• DIRECTIONS: Report every line in the entries below that contains the word "what", copying each such line in full and treating uppercase and lowercase as distinct.

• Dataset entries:
------------------------------------------------
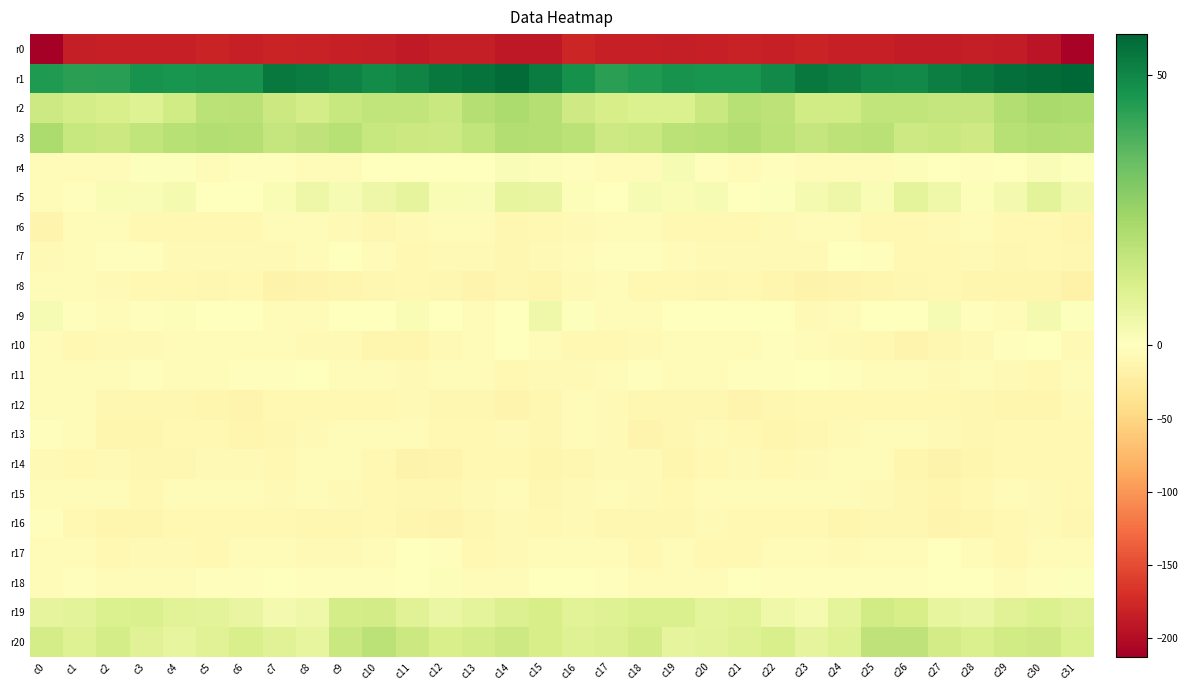

Reading left to right, what are all the values shown in this chart?

r0: c0=-212.9	c1=-185.2	c2=-184.5	c3=-184.6	c4=-184.5	c5=-180.9	c6=-183.9	c7=-181.1	c8=-182.3	c9=-184.3	c10=-185.3	c11=-188.7	c12=-185.3	c13=-186.2	c14=-190.9	c15=-189.7	c16=-179.4	c17=-184.6	c18=-184.2	c19=-185.4	c20=-183.1	c21=-181.4	c22=-183.7	c23=-180.4	c24=-183.4	c25=-184.5	c26=-186.8	c27=-187.8	c28=-185.4	c29=-187.1	c30=-193.3	c31=-209.1
r1: c0=45.2	c1=43.5	c2=43.8	c3=46.8	c4=46.4	c5=47.0	c6=46.9	c7=53.0	c8=52.1	c9=51.0	c10=48.9	c11=50.6	c12=53.3	c13=54.4	c14=56.3	c15=52.3	c16=47.3	c17=43.2	c18=45.0	c19=46.9	c20=46.5	c21=46.6	c22=49.2	c23=53.2	c24=51.9	c25=49.8	c26=49.1	c27=52.0	c28=53.4	c29=55.2	c30=56.2	c31=57.5
r2: c0=14.2	c1=12.2	c2=11.5	c3=9.7	c4=13.1	c5=18.0	c6=18.9	c7=14.7	c8=12.3	c9=15.7	c10=16.7	c11=16.7	c12=14.9	c13=19.5	c14=21.5	c15=19.5	c16=13.9	c17=11.8	c18=10.8	c19=10.4	c20=15.1	c21=19.1	c22=17.6	c23=13.0	c24=13.3	c25=16.6	c26=16.9	c27=16.0	c28=16.0	c29=20.2	c30=22.1	c31=21.5
r3: c0=21.3	c1=15.4	c2=14.4	c3=16.9	c4=19.0	c5=19.9	c6=19.6	c7=15.9	c8=17.2	c9=19.1	c10=15.5	c11=14.6	c12=14.2	c13=17.0	c14=20.0	c15=19.8	c16=18.0	c17=14.0	c18=15.2	c19=18.3	c20=19.1	c21=20.3	c22=18.0	c23=16.1	c24=17.9	c25=18.6	c26=14.3	c27=15.1	c28=13.9	c29=18.9	c30=19.8	c31=19.4
r4: c0=-4.1	c1=-6.0	c2=-5.4	c3=0.8	c4=0.5	c5=-4.6	c6=-3.0	c7=-3.2	c8=-3.5	c9=-4.8	c10=-0.3	c11=0.2	c12=-1.3	c13=-1.1	c14=1.6	c15=1.0	c16=-3.0	c17=-6.3	c18=-3.6	c19=2.6	c20=-2.0	c21=-4.8	c22=-2.4	c23=-3.4	c24=-4.3	c25=-3.7	c26=1.1	c27=-0.8	c28=-1.7	c29=0.2	c30=1.4	c31=0.5
r5: c0=-4.3	c1=-1.7	c2=1.8	c3=1.8	c4=3.1	c5=0.3	c6=-0.3	c7=2.0	c8=5.2	c9=2.6	c10=5.1	c11=7.2	c12=1.9	c13=1.8	c14=7.1	c15=6.5	c16=0.9	c17=-0.3	c18=2.3	c19=2.1	c20=2.7	c21=-1.1	c22=0.8	c23=3.0	c24=5.1	c25=2.0	c26=7.7	c27=4.6	c28=1.0	c29=3.5	c30=8.5	c31=3.9
r6: c0=-13.3	c1=-6.2	c2=-5.5	c3=-8.4	c4=-9.1	c5=-8.9	c6=-9.0	c7=-6.3	c8=-5.2	c9=-7.9	c10=-10.2	c11=-7.1	c12=-5.5	c13=-6.2	c14=-10.4	c15=-8.7	c16=-7.8	c17=-5.0	c18=-6.4	c19=-8.9	c20=-8.8	c21=-9.5	c22=-7.9	c23=-5.6	c24=-5.5	c25=-9.5	c26=-9.2	c27=-6.7	c28=-4.7	c29=-8.7	c30=-9.6	c31=-12.5
r7: c0=-7.8	c1=-3.5	c2=-2.4	c3=-2.8	c4=-7.0	c5=-7.8	c6=-7.7	c7=-7.8	c8=-4.6	c9=-0.6	c10=-6.3	c11=-9.8	c12=-8.3	c13=-8.2	c14=-10.9	c15=-7.8	c16=-6.4	c17=-2.8	c18=-1.9	c19=-4.2	c20=-8.1	c21=-7.7	c22=-7.4	c23=-8.0	c24=-1.4	c25=-2.4	c26=-8.4	c27=-9.5	c28=-7.4	c29=-10.0	c30=-9.8	c31=-11.3
r8: c0=-6.2	c1=-5.7	c2=-7.5	c3=-9.3	c4=-9.9	c5=-10.5	c6=-9.8	c7=-15.3	c8=-14.8	c9=-12.3	c10=-11.1	c11=-8.6	c12=-11.4	c13=-13.5	c14=-11.6	c15=-11.9	c16=-7.8	c17=-5.9	c18=-8.9	c19=-9.0	c20=-10.7	c21=-9.7	c22=-11.8	c23=-16.1	c24=-13.3	c25=-12.0	c26=-10.0	c27=-8.9	c28=-12.9	c29=-12.5	c30=-12.2	c31=-16.8
r9: c0=2.4	c1=-2.4	c2=-5.6	c3=-2.8	c4=1.1	c5=-1.5	c6=0.1	c7=-5.4	c8=-5.7	c9=-1.5	c10=-1.5	c11=2.2	c12=0.1	c13=-4.7	c14=0.4	c15=4.7	c16=0.8	c17=-3.9	c18=-5.9	c19=-0.4	c20=0.3	c21=-1.4	c22=-0.6	c23=-6.8	c24=-3.5	c25=-1.5	c26=-0.2	c27=2.4	c28=-2.2	c29=-4.0	c30=3.1	c31=0.8
r10: c0=-6.2	c1=-8.9	c2=-8.0	c3=-6.7	c4=-5.0	c5=-6.0	c6=-4.0	c7=-4.2	c8=-7.7	c9=-7.7	c10=-12.4	c11=-12.8	c12=-7.5	c13=-5.8	c14=0.4	c15=-5.1	c16=-8.3	c17=-9.4	c18=-7.2	c19=-6.0	c20=-5.5	c21=-5.7	c22=-3.3	c23=-5.4	c24=-7.7	c25=-9.1	c26=-13.6	c27=-10.3	c28=-7.7	c29=-3.1	c30=-0.6	c31=-7.2
r11: c0=-5.2	c1=-6.6	c2=-3.6	c3=-2.4	c4=-5.3	c5=-3.9	c6=-2.4	c7=-2.2	c8=-1.4	c9=-4.5	c10=-4.7	c11=-7.4	c12=-5.6	c13=-5.9	c14=-8.5	c15=-7.6	c16=-7.6	c17=-6.2	c18=-2.1	c19=-3.5	c20=-5.2	c21=-3.0	c22=-2.7	c23=-1.5	c24=-2.3	c25=-5.1	c26=-5.1	c27=-7.6	c28=-5.1	c29=-7.3	c30=-8.5	c31=-6.5
r12: c0=-3.8	c1=-5.6	c2=-10.2	c3=-10.8	c4=-11.2	c5=-12.9	c6=-13.6	c7=-9.2	c8=-9.9	c9=-9.9	c10=-9.2	c11=-7.5	c12=-10.6	c13=-10.6	c14=-14.0	c15=-10.3	c16=-6.4	c17=-7.8	c18=-10.4	c19=-11.1	c20=-10.9	c21=-14.2	c22=-11.6	c23=-9.5	c24=-9.7	c25=-9.9	c26=-8.4	c27=-8.5	c28=-11.1	c29=-11.9	c30=-13.1	c31=-6.7
r13: c0=-3.1	c1=-4.8	c2=-12.7	c3=-12.2	c4=-8.6	c5=-8.5	c6=-11.9	c7=-11.1	c8=-8.3	c9=-5.4	c10=-5.2	c11=-6.2	c12=-9.4	c13=-9.2	c14=-8.1	c15=-10.6	c16=-6.5	c17=-8.0	c18=-13.6	c19=-10.8	c20=-7.6	c21=-10.0	c22=-12.0	c23=-10.0	c24=-7.5	c25=-4.6	c26=-6.0	c27=-6.9	c28=-10.2	c29=-8.4	c30=-8.3	c31=-8.4
r14: c0=-7.8	c1=-8.5	c2=-7.1	c3=-10.9	c4=-10.1	c5=-7.3	c6=-7.3	c7=-9.4	c8=-4.1	c9=-4.3	c10=-9.0	c11=-15.9	c12=-14.1	c13=-9.9	c14=-9.1	c15=-12.1	c16=-10.7	c17=-8.1	c18=-7.8	c19=-11.8	c20=-8.8	c21=-6.9	c22=-8.5	c23=-7.4	c24=-4.2	c25=-5.1	c26=-12.0	c27=-16.1	c28=-12.5	c29=-8.7	c30=-10.0	c31=-9.0
r15: c0=-3.6	c1=-5.5	c2=-6.3	c3=-8.6	c4=-6.6	c5=-6.6	c6=-5.9	c7=-6.8	c8=-5.4	c9=-6.8	c10=-9.6	c11=-11.4	c12=-10.8	c13=-7.1	c14=-6.6	c15=-10.3	c16=-6.7	c17=-6.3	c18=-6.8	c19=-8.8	c20=-6.4	c21=-6.3	c22=-6.4	c23=-6.1	c24=-6.3	c25=-7.2	c26=-10.5	c27=-11.7	c28=-9.7	c29=-6.2	c30=-8.2	c31=-9.6
r16: c0=-2.7	c1=-9.0	c2=-11.8	c3=-11.9	c4=-8.5	c5=-8.9	c6=-9.2	c7=-8.4	c8=-11.6	c9=-11.2	c10=-9.6	c11=-12.2	c12=-13.7	c13=-10.1	c14=-7.6	c15=-8.9	c16=-6.9	c17=-11.1	c18=-11.6	c19=-11.6	c20=-7.6	c21=-9.7	c22=-8.5	c23=-9.3	c24=-12.6	c25=-10.0	c26=-10.1	c27=-13.6	c28=-12.5	c29=-9.2	c30=-8.3	c31=-10.7
r17: c0=-3.4	c1=-4.7	c2=-9.0	c3=-7.3	c4=-7.5	c5=-9.1	c6=-6.3	c7=-3.7	c8=-7.4	c9=-6.8	c10=-4.4	c11=-1.2	c12=-2.1	c13=-9.3	c14=-7.5	c15=-4.3	c16=-3.5	c17=-6.1	c18=-9.4	c19=-6.6	c20=-8.4	c21=-8.6	c22=-4.5	c23=-4.9	c24=-7.9	c25=-5.8	c26=-3.7	c27=-0.0	c28=-5.0	c29=-9.9	c30=-6.4	c31=-5.2
r18: c0=-4.4	c1=-2.4	c2=-4.4	c3=-5.1	c4=-5.2	c5=-2.0	c6=-2.0	c7=-1.7	c8=-2.3	c9=-1.7	c10=-2.7	c11=-1.6	c12=1.3	c13=-3.5	c14=-3.4	c15=-0.1	c16=-0.8	c17=-2.4	c18=-5.1	c19=-5.1	c20=-4.5	c21=-1.1	c22=-2.0	c23=-2.1	c24=-1.8	c25=-2.1	c26=-2.8	c27=0.1	c28=-0.1	c29=-4.3	c30=-2.4	c31=0.7
r19: c0=7.5	c1=8.3	c2=10.7	c3=11.0	c4=8.7	c5=8.3	c6=6.3	c7=3.2	c8=4.6	c9=12.3	c10=12.6	c11=9.4	c12=6.1	c13=7.8	c14=10.2	c15=11.7	c16=8.6	c17=9.5	c18=10.9	c19=10.9	c20=7.8	c21=8.5	c22=4.6	c23=3.0	c24=8.1	c25=13.2	c26=11.9	c27=7.2	c28=6.1	c29=9.1	c30=10.6	c31=9.2
r20: c0=12.3	c1=9.5	c2=12.3	c3=9.4	c4=7.1	c5=9.1	c6=11.4	c7=9.3	c8=7.0	c9=14.9	c10=18.0	c11=14.7	c12=11.4	c13=12.4	c14=13.9	c15=12.1	c16=9.7	c17=10.2	c18=12.6	c19=7.4	c20=8.2	c21=9.5	c22=11.7	c23=7.5	c24=9.7	c25=17.3	c26=17.2	c27=12.8	c28=11.1	c29=13.4	c30=13.9	c31=10.4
------------------------------------------------
• REPLY TO THE TASK:
Reading left to right, what are all the values shown in this chart?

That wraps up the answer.